Después de algunas ediciones ausentes del Femás o relegados a espacios reducidos y sin muchas posibilidades, Artefatum volvió a ocupar su lugar y reencontrarse con su público en el espacio con el que más sintonizan, el Turina. Y lo hicieron en el año en el que celebrarán sus treinta años de recorrido. Será a finales de año, posiblemente en noviembre, así que estaremos pendientes para celebrarlo con ellos como se merecen. En esta ocasión el dicharachero José Manuel Vaquero y sus compañeros y compañera (Carmen Hidalgo a la viola) ofrecieron a su manera un programa centrado en la música de Cuaresma de los siglos XIII y XIV. La propuesta se antojaba demasiado seria para lo que se espera del conjunto sevillano, pero sólo lo fue la indumentaria, enchaquetados en negro riguroso. El resto fue Artefactum puro, con alternancia de cantos polifónicos juglarescos con otros más meditabundos y relajados, frecuentemente entonados por la voz suave y sedosa de Alberto Barea.
Este recorrido por la pasión y muerte de Cristo se pretendía recogido y reflexivo, a la manera espiritual que se espera de la estación. Pero la alegría consustancial del grupo se justificó con ese final glorioso que conocemos.

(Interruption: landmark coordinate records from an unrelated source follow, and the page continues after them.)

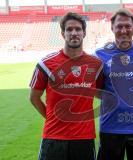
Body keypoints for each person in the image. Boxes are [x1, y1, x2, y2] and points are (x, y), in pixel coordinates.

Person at [29, 12, 102, 160]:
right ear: (63, 34)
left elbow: (99, 93)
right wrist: (51, 118)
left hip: (84, 138)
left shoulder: (96, 64)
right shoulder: (46, 63)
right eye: (69, 29)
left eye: (77, 29)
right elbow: (34, 98)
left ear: (84, 33)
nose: (73, 33)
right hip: (54, 136)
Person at [95, 8, 133, 160]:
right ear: (112, 28)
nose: (123, 30)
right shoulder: (100, 54)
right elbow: (96, 90)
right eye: (119, 26)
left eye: (127, 26)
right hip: (110, 127)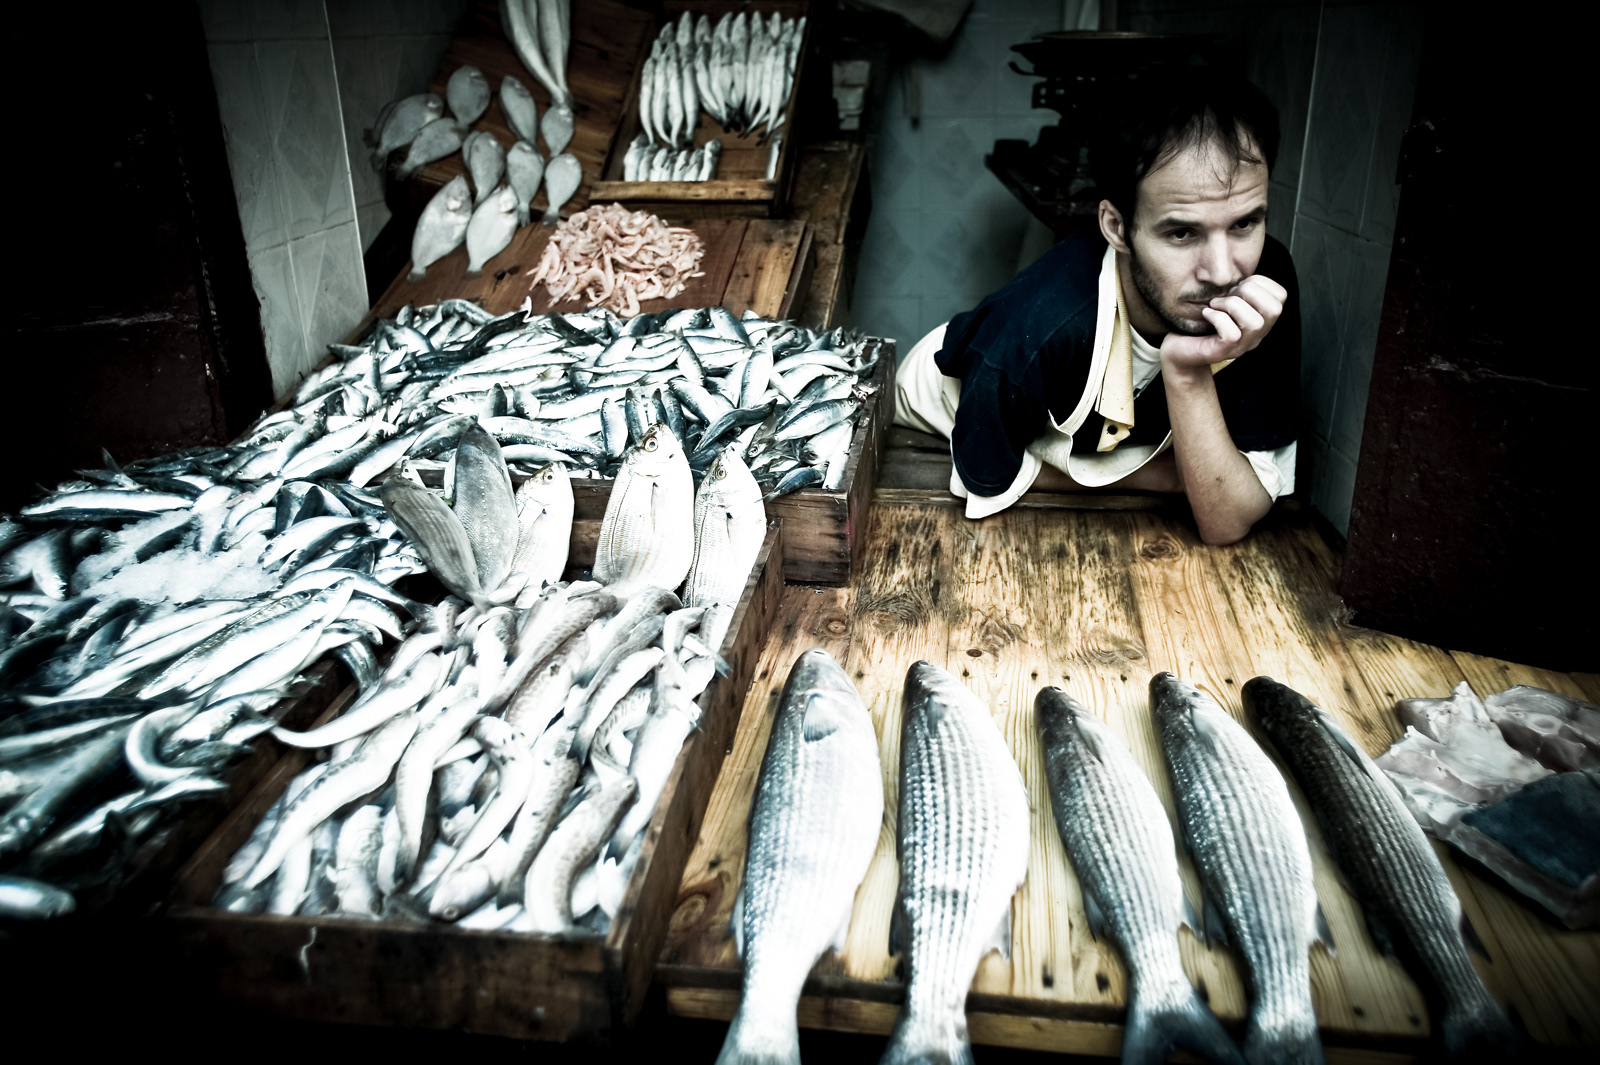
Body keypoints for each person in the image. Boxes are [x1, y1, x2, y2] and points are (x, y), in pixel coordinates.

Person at [893, 70, 1299, 544]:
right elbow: (988, 478)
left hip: (1088, 436)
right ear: (1116, 226)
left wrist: (1186, 374)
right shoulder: (1039, 328)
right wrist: (1166, 476)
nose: (1223, 271)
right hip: (942, 405)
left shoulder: (1262, 281)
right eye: (1181, 233)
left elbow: (1227, 519)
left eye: (1244, 224)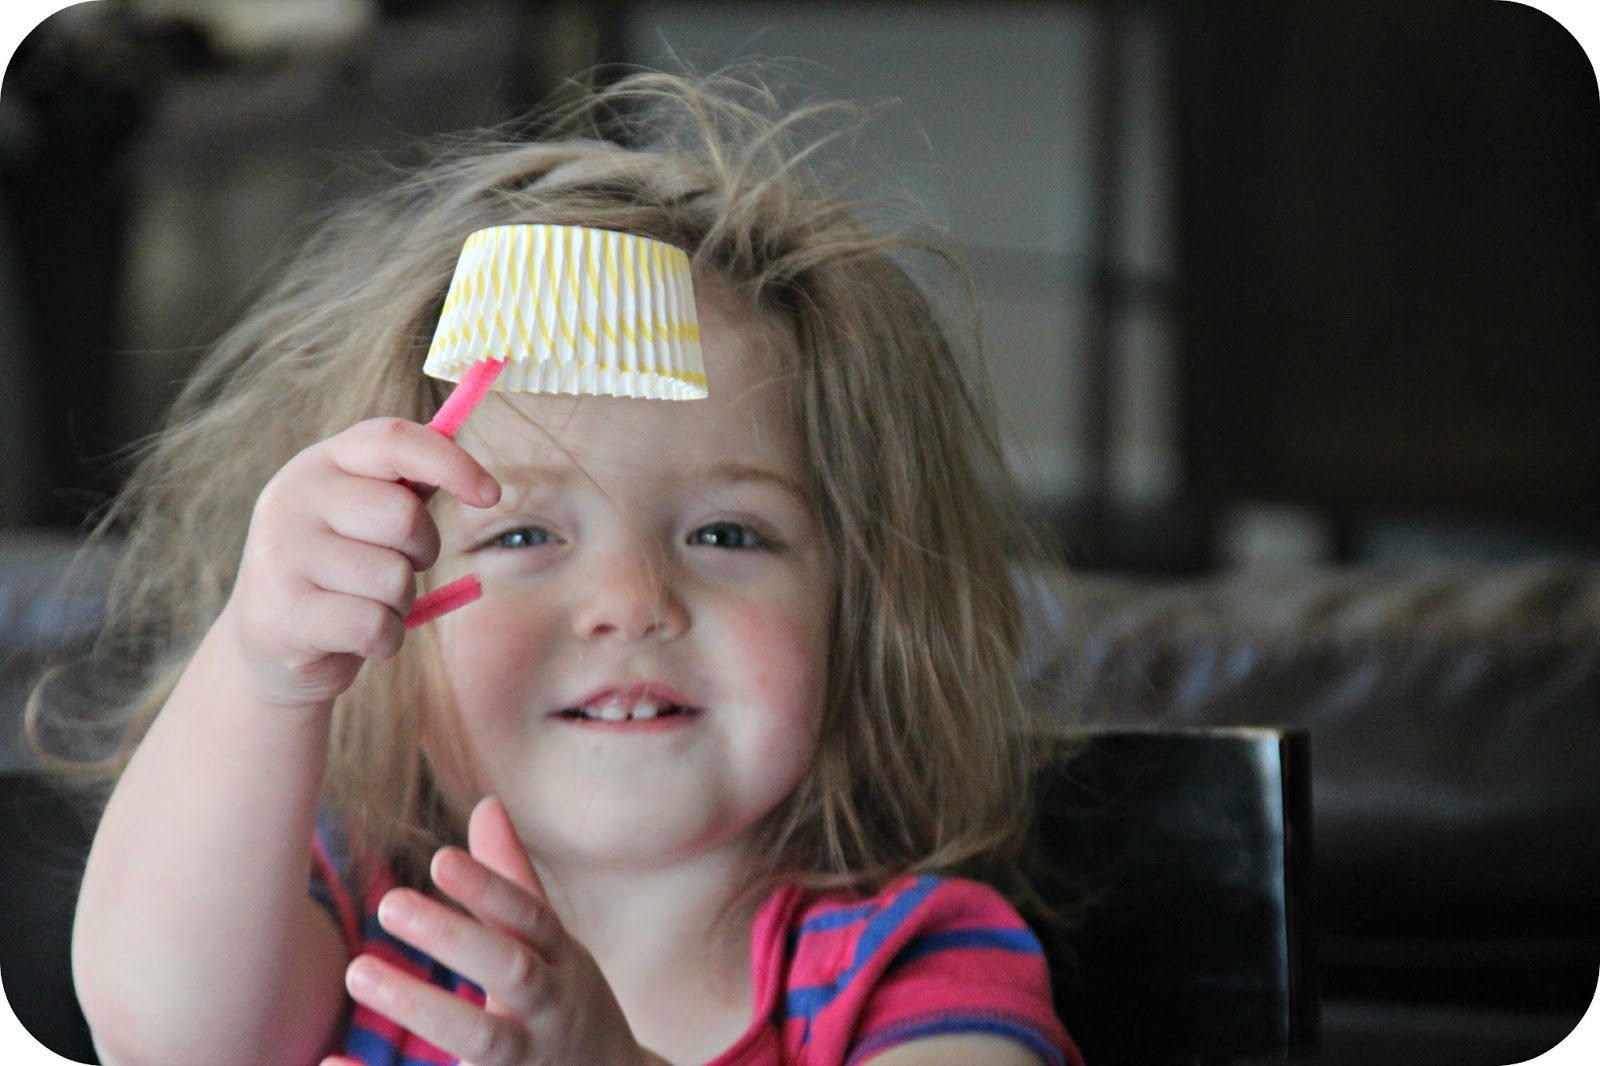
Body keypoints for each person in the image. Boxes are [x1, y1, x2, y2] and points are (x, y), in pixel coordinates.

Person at [60, 69, 1082, 1066]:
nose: (631, 603)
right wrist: (262, 666)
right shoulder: (360, 918)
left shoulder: (913, 968)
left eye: (726, 534)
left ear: (860, 606)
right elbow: (157, 1033)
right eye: (518, 535)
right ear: (390, 626)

Ni las gracias, chistes e incontinencia verbal de Vaquero ni el tono y el color con el que los músicos despacharon el repertorio, malograron la propuesta ni por supuesto escandalizaron a nadie. El público, habitual y fiel a sus propuestas, disfrutó como siempre y no se dejó embaucar por falsos remilgos. En los atriles piezas del Laudario de Cortona, con especial peaje en Plagiamo quel crudele basciare, en el que la voz de Barea se acompañó del sutil trabajo de Ignacio Gil al oboe de cápsula. Otras piezas provinieron de las Cantigas de Santa María y los Carmina Burana, indispensables en los programas de Artefactum, así como del más serio Códice de las Huelgas con el que acabaron, participación completa de todo el elenco, voces bien armonizadas incluidas.

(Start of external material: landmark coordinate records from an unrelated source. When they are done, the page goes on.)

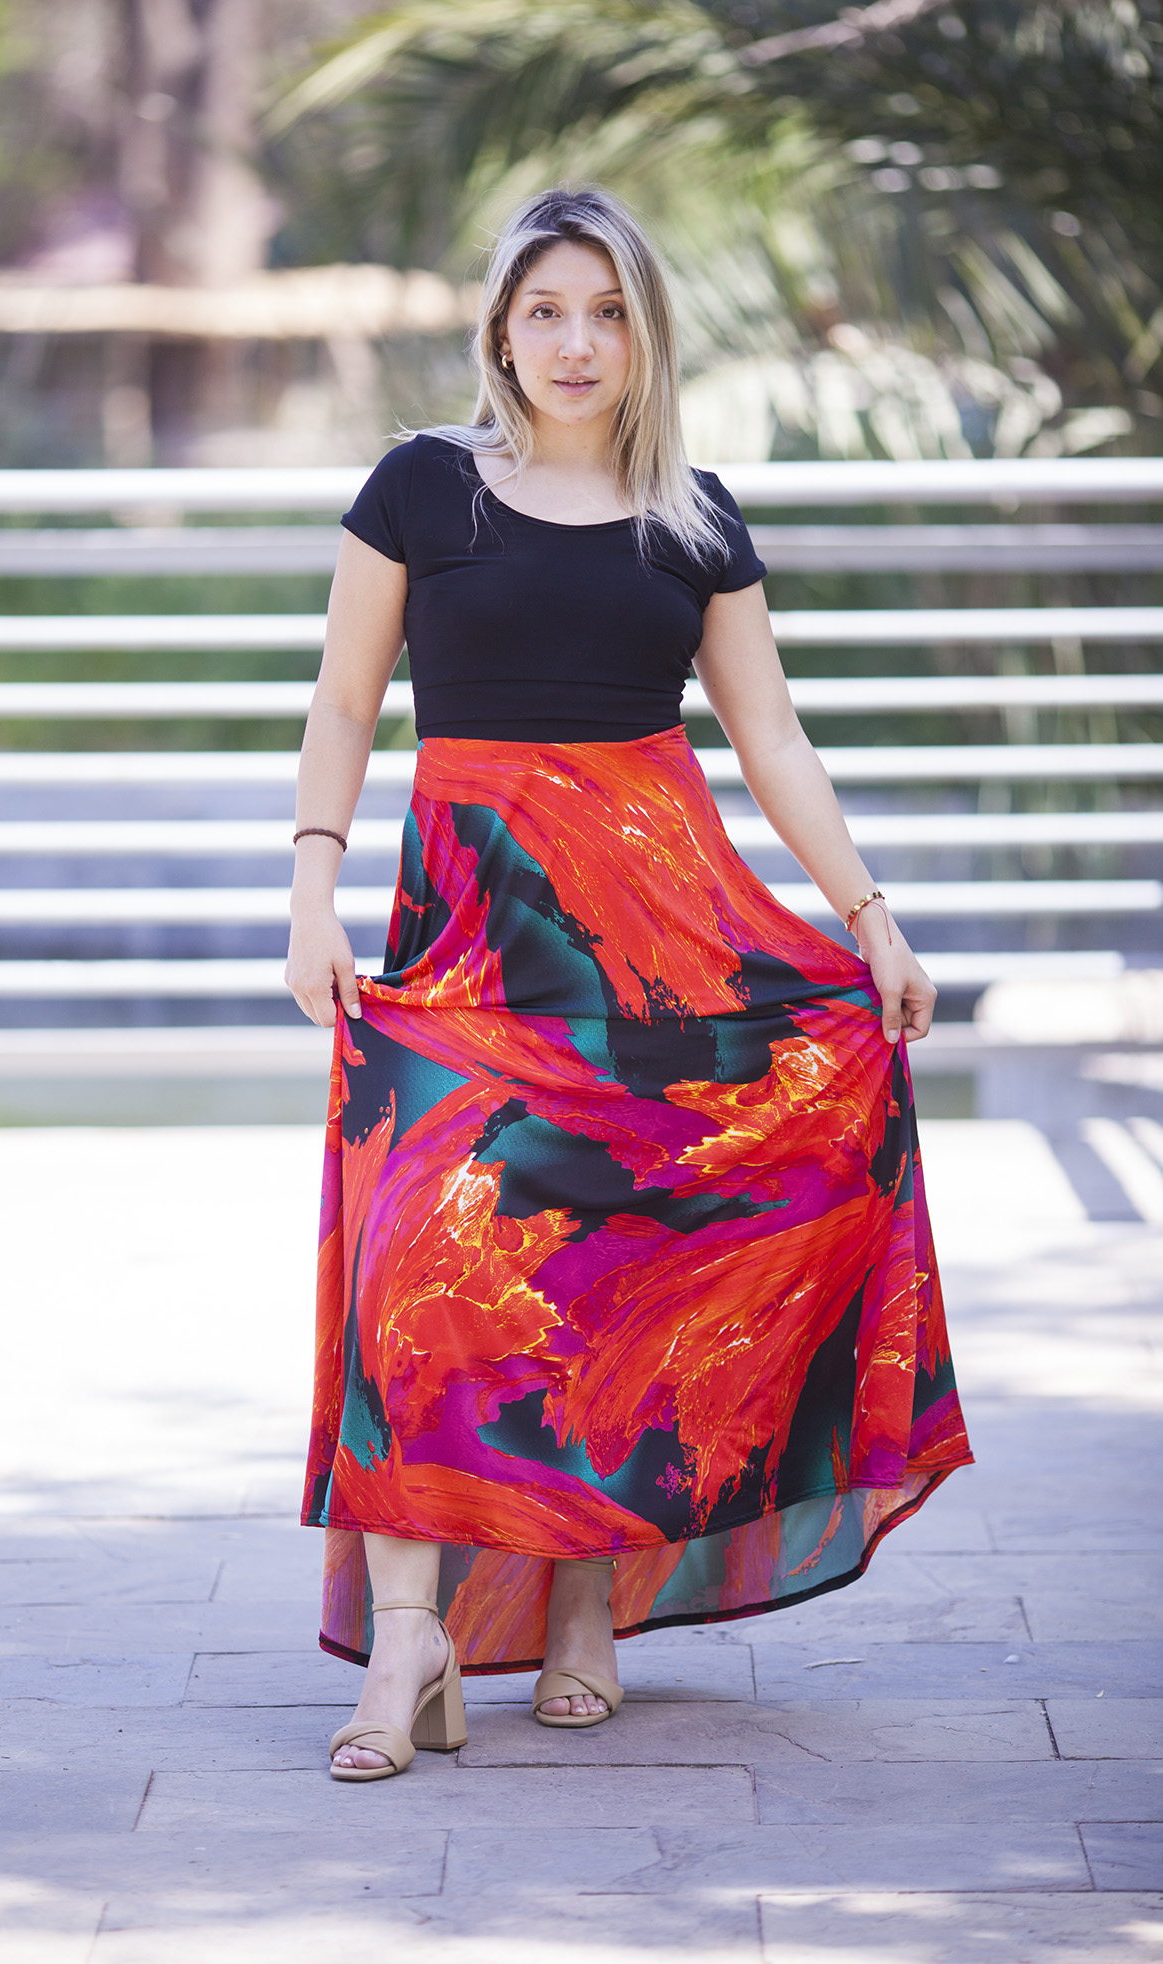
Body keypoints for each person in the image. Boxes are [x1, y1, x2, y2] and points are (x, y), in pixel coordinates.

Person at [285, 185, 972, 1782]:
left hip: (665, 957)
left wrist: (868, 919)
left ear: (646, 334)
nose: (574, 343)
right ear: (498, 328)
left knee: (618, 1280)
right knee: (416, 1270)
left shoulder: (695, 518)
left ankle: (587, 1612)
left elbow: (767, 734)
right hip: (462, 949)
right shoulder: (420, 488)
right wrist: (311, 895)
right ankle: (409, 1639)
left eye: (605, 313)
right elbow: (341, 702)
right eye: (544, 310)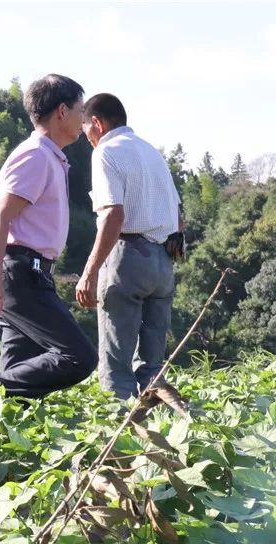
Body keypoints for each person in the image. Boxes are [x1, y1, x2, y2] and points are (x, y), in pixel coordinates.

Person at [0, 74, 97, 398]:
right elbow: (1, 216)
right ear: (60, 111)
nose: (83, 120)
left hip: (30, 273)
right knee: (79, 357)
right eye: (79, 111)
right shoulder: (36, 155)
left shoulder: (49, 156)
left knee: (18, 391)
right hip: (21, 274)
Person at [76, 93, 184, 400]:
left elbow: (113, 215)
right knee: (152, 368)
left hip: (128, 259)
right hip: (164, 262)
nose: (86, 139)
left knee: (115, 367)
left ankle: (117, 438)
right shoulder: (152, 152)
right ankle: (164, 433)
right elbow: (179, 213)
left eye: (86, 130)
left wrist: (90, 272)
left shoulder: (106, 152)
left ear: (96, 123)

En el apartado instrumental, volvimos a disfrutar con el distinguido y elegante trabajo de Álvaro Garrido al imaginativa percusión, el dominio absoluto de Vaquero al organetto y la zanfoña, los orlos perfectamente entonados de Barea, la viola medieval de César Carazo, el sentido de la musicalidad de Hidalgo y las maderas magníficamente ornamentadas de Gil. Todas esas indiscutibles habilidades con las que ellos hacen su música a su estilo, y así la han llevado por toda España y parte del extranjero, lucieron especialmente en las danzas, unas ductias que ofrecieron de arranque y otra que sirvió como prólogo al majestuoso tríptico final. Sin duda la de noviembre será una celebración memorable.